Escitalopram pharmacogenetics: CYP2C19 relationships with dosing and clinical outcomes in autism spectrum disorder

Abstract

Background and aim: Selective serotonin reuptake inhibitors such as escitalopram are commonly used to treat patients with autism spectrum disorder (ASD), but there are individual differences in treatment response and tolerability. CYP2C19 encodes the primary enzyme responsible for escitalopram metabolism and we investigated whether polymorphisms in CYP2C19 were related to symptoms and dosing in a pharmacogenetic study of ASD.

Participants and methods: Participants completed the Aberrant Behavior Checklist--Community Version (ABC-CV) weekly for 6 weeks. Escitalopram was initiated at a dose of 2.5 mg per day, with weekly increases to 20 mg unless intolerable side-effects occurred. Three CYP2C19 metabolizer groups, including ultrarapid, extensive, and reduced metabolizers, were examined in relation to symptom improvement and tolerated dose.

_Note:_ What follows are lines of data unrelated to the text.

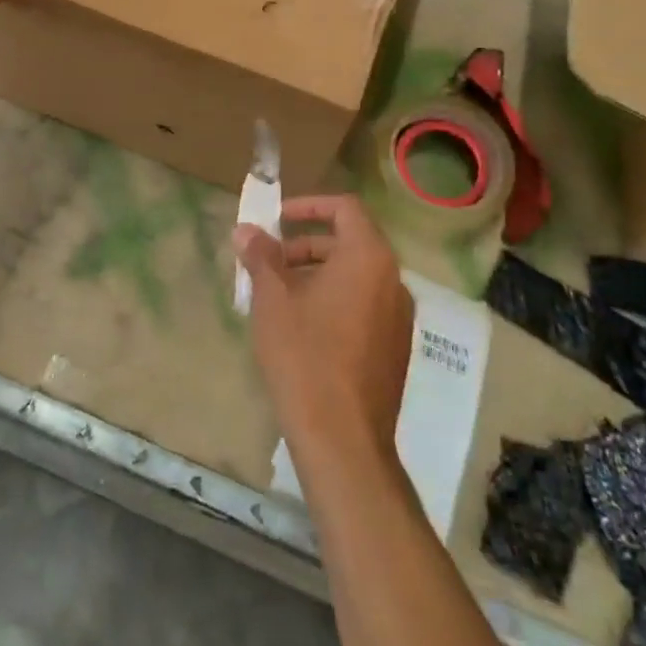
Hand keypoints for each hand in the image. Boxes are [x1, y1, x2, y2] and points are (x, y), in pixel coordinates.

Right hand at [233, 196, 413, 466]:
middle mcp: (393, 279)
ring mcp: (399, 316)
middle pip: (349, 242)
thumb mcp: (273, 299)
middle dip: (305, 245)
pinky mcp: (395, 348)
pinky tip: (302, 329)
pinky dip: (334, 301)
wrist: (343, 439)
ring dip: (316, 275)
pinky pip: (364, 306)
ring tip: (278, 298)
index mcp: (369, 257)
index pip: (345, 208)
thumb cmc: (305, 355)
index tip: (277, 219)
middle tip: (268, 263)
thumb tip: (246, 230)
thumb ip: (261, 256)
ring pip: (355, 277)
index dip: (309, 206)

Results: ABC-CV scores improved over the course of treatment (P<0.0001). No differences were identified in the rate of improvement across metabolizer groups for the ABC-CV irritability subscale, which was the primary outcome for clinical symptoms. There was a trend for a metabolizer group by time interaction with respect to dose (P=0.10). This interaction was driven by the linear rate of change from week 1 to study endpoint between the reduced metabolizers and ultrarapid metabolizer groups (P=0.05). Post-hoc analyses identified significant differences in the rate of dose escalation between ultrarapid metabolizers and extensive metabolizers and for ultrarapid metabolizers compared with reduced metabolizers (P's<0.04), whereby ultrarapid metabolizers showed a slower rate of change in dose over time.

Conclusion: CYP2C19 ultrarapid metabolizers were associated with reduced tolerance to a fixed titration schedule of open-label escitalopram in this ASD study sample. Possible explanations may involve the altered kinetics of faster metabolizers or previously unknown activities of escitalopram metabolites.

Figure 1. ABC-CV Irritability

Aberrant Behavior Checklist – Community Version (ABC-CV) assessments were completed weekly over the course of the study. Results shown are stratified by CYP2C19 metabolizer groups.

Figure 2. Escitalopram dose titration

Participants were initiated on a dose of 2.5 mg escitalopram at the beginning of week 1 of the study followed by weekly increases to 5, 10, 15, and finally 20 mg po qd. If participants experienced adverse effects, the titration escalation was altered to maintain a tolerated dose. Results shown are stratified by CYP2C19 metabolizer groups. Significance values represent differences in the linear rate of dosing change from week 1 to time of follow-up assessments. Follow-up analyses indicated differences in the slope of dosing change starting from week 4 and continuing through week 6 in the ultrarapid metabolizers compared to extensive metabolizers (week 4 vs week 1 p=0.04; week 5 vs week 1 p=0.016; week 6 vs week 1 p=0.02). The difference in the slope of dosing change was evident at week 6 when comparing the ultrarapid metabolizers to reduced metabolizers (p=0.0025).